When Nixon came out to the New York Daily News in September 2004, she said, “My private life is private. But at the same time, I have nothing to hide. So what I will say is that I am very happy.”

Last October, Sheryl Swoopes told ESPN magazine, “I’m just at a point in my life where I’m tired of having to pretend to be somebody I’m not. I’m tired of having to hide my feelings about the person I care about. About the person I love.”

When Portia de Rossi spoke with The Advocate in September 2005 she crystallized, for many, the complex and conflicting feelings about coming out. “The most important thing for me was to never, ever, ever deny it,” she said of her years of silence about her relationship with Francesca Gregorini. “But I didn’t really have the courage to talk about it. I was thinking, Well, the people who need to know I’m gay know, and I’m somehow living by example by continuing on with my career and having a full, rich life, and I am incidentally gay, but it’s not a big political platform. I justified it in so many ways. Believe me, I had a very, very long and difficult struggle with my sexuality.”

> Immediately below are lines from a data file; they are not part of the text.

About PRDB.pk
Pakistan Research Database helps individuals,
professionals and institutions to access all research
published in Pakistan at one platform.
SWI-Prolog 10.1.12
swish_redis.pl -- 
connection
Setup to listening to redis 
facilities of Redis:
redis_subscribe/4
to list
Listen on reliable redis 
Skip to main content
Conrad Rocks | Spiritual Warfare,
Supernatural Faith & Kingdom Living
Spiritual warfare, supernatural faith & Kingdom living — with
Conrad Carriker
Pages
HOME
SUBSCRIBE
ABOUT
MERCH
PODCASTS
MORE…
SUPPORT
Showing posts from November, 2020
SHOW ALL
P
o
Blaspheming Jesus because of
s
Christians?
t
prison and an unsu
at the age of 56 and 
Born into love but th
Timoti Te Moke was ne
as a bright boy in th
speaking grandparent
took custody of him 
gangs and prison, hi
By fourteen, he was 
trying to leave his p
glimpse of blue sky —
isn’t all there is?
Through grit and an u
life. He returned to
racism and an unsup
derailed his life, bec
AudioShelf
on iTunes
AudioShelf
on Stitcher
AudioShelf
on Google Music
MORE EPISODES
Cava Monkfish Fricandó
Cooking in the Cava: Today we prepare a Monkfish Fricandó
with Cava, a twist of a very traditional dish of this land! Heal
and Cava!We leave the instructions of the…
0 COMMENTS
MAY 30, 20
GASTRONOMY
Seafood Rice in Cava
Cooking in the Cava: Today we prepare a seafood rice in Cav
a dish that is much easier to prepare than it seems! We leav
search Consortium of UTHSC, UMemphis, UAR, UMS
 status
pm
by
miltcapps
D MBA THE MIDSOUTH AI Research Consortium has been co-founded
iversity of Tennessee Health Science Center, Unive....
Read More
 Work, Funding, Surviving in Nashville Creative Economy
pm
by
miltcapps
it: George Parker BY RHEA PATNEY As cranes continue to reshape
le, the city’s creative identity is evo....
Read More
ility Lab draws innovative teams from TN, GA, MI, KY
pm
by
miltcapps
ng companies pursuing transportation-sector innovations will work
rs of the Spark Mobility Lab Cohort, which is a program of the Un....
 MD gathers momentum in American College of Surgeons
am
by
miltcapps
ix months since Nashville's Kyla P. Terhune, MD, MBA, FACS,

For female celebrities in 2006, the question of how to address rumors of lesbianism “which often arise for women who are successful and single, whether they are gay or not” no longer needs to be addressed with flat-out denial. Cross and Winfrey’s embracing of the LGBT community, even while they situate themselves as heterosexual, is a positive sign for gays and lesbians. It shows that the stigma that once came with those pesky lesbian rumors has lessened to a considerable degree.

For those such as de Rossi, Nixon, and Swoopes, who have chosen to come out in recent years, the more tolerant atmosphere has meant that their careers have not taken an automatic nosedive. That fear has been one of the main deterrents to coming out for celebrities in the past, and though it may still prevent many male celebrities from coming out, it seems that the situation, in this one particular case, is more beneficial for women.